Branches: control flow
The CPU executes instructions sequentially unless a branch changes the flow:
| Instruction | Meaning | Used for |
|---|---|---|
b label | Unconditional jump | else blocks, loop back-edges |
b.eq label | Branch if equal | After cmp, for == |
b.ne label | Branch if not equal | For != |
b.lt label | Branch if less than | For < |
b.gt label | Branch if greater than | For > |
b.le label | Branch if less or equal | For <= |
b.ge label | Branch if greater or equal | For >= |
b.lo label | Branch if lower (unsigned) | Heap / pointer lower-bound checks |
b.hs label | Branch if higher or same (unsigned) | Heap / pointer upper-bound checks |
b.hi label | Branch if higher (unsigned) | Unsigned range checks |
b.ls label | Branch if lower or same (unsigned) | Unsigned range checks |
b.cs label | Branch if carry set | Flag-setting arithmetic and unsigned carry checks |
cbz x0, label | Branch if x0 is zero | if conditions (falsy check) |
cbnz x0, label | Branch if x0 is not zero | Loop conditions |
tbnz x0, #bit, label | Test bit and branch if non-zero | Runtime flag/tag checks |
bl label | Branch with link (function call) | Saves return address in x30 |
blr xN | Branch with link to register (indirect call) | Call function at address in register (used for closures) |
br xN | Branch to register | Tail jumps / runtime dispatch without saving a return address |
brk #0 | Breakpoint trap | Runtime guard failures and hard traps |
ret | Return from function | Jumps to address in x30 |
How an if becomes assembly
if ($x > 0) {
echo "positive";
}becomes (simplified):
ldr x0, [x29, #-8] ; load $x
cmp x0, #0 ; compare $x with 0
b.le _end_if_1 ; if $x <= 0, skip the body
; ... emit "positive" ...
_end_if_1:For local stack slots, elephc usually emits ldur / stur (or computes the address with sub first) rather than raw ldr / str with negative immediates. The simplified examples in this page focus on the control-flow shape rather than the exact helper sequence.
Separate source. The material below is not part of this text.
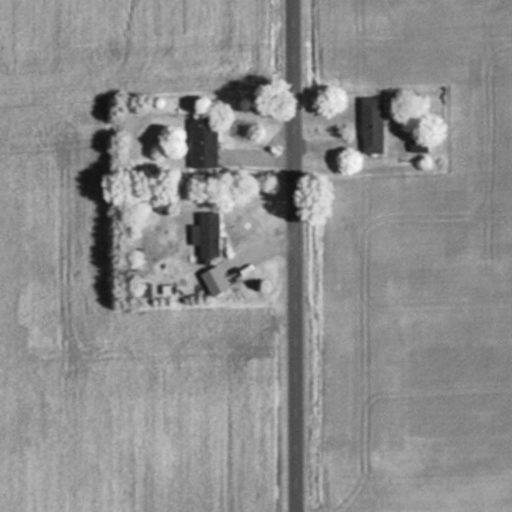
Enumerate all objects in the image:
building: (369, 125)
building: (201, 144)
building: (206, 237)
road: (298, 256)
See ARM64 Instruction Reference for every instruction elephc uses, and The Code Generator for how each PHP construct maps to assembly.
Labels: named positions
Labels are names for positions in the code. They don’t generate instructions — they just mark addresses that branches can jump to:
_while_1: ; ← this is a label
ldr x0, [x29, #-8]
cmp x0, #10
b.ge _end_while_1 ; jump forward to end
; ... loop body ...
b _while_1 ; jump back to start
_end_while_1: ; ← another labelIn elephc, labels are generated with a global counter to avoid collisions: _while_1, _while_2, _if_3, etc. See The Code Generator for how Context::next_label() works.
Data section: constants
The assembly output has two sections:
.text— executable code (instructions).data— read-only data (string literals, float constants)
.data
_str_0: .ascii "Hello, world!\n" ; 14 bytes
_float_0: .quad 0x400921FB54442D18 ; 3.14159... stored as raw bits
.text
; ... code that references _str_0 and _float_0 ...String literals are embedded directly in the binary. To use them, you load their address with adrp + add (see ARM64 Instruction Reference).